• _Records for processing_:
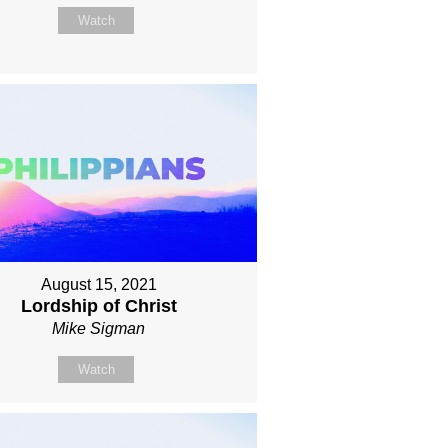
Watch
August 15, 2021
Lordship of Christ
Mike Sigman
Watch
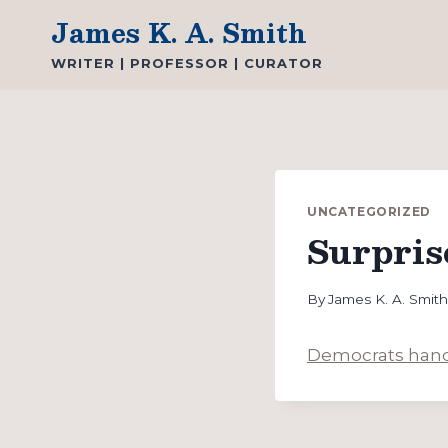
Skip
James K. A. Smith
to
WRITER | PROFESSOR | CURATOR
content
UNCATEGORIZED
Surpris
By
James K. A. Smit
Democrats hand 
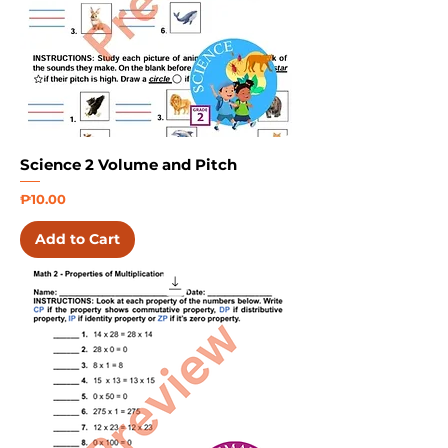
Science 2 Volume and Pitch
Price
₱10.00
Add to Cart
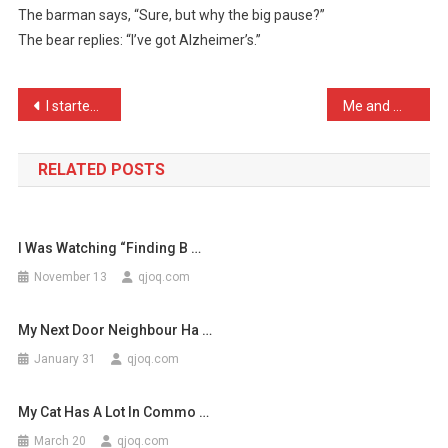
The barman says, “Sure, but why the big pause?”
Walks
The bear replies: “I’ve got Alzheimer’s.”
Into
A
Bar
Post
I started stealing from t …
Me and my mate were queue …
A
…
navigation
RELATED POSTS
I Was Watching “Finding B …
November 13
qjoq.com
My Next Door Neighbour Ha …
January 31
qjoq.com
My Cat Has A Lot In Commo …
March 20
qjoq.com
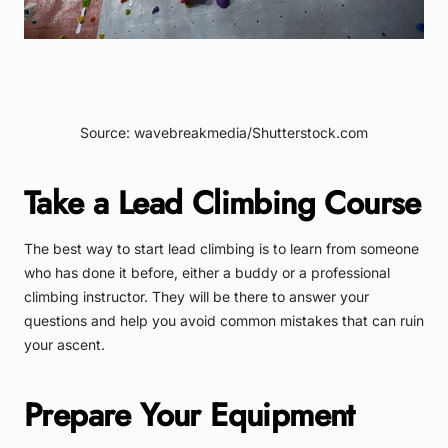
Source: wavebreakmedia/Shutterstock.com
Take a Lead Climbing Course
The best way to start lead climbing is to learn from someone
who has done it before, either a buddy or a professional
climbing instructor. They will be there to answer your
questions and help you avoid common mistakes that can ruin
your ascent.
Prepare Your Equipment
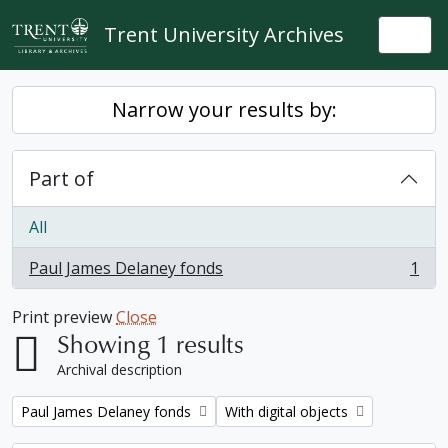
Skip to main content
Trent University Archives
Togg
Narrow your results by:
Part of
All
Paul James Delaney fonds
1
, 1 results
Print preview
Close
Showing 1 results
Archival description
Remove filter:
Remove filter:
Paul James Delaney fonds
With digital objects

• _Problem_: Pull out every line above that contains the word "James" and list those lines.

• _Finished exercise_:
James K. A. Smith
James K. A. Smit
Paul James Delaney fonds
Paul James Delaney fonds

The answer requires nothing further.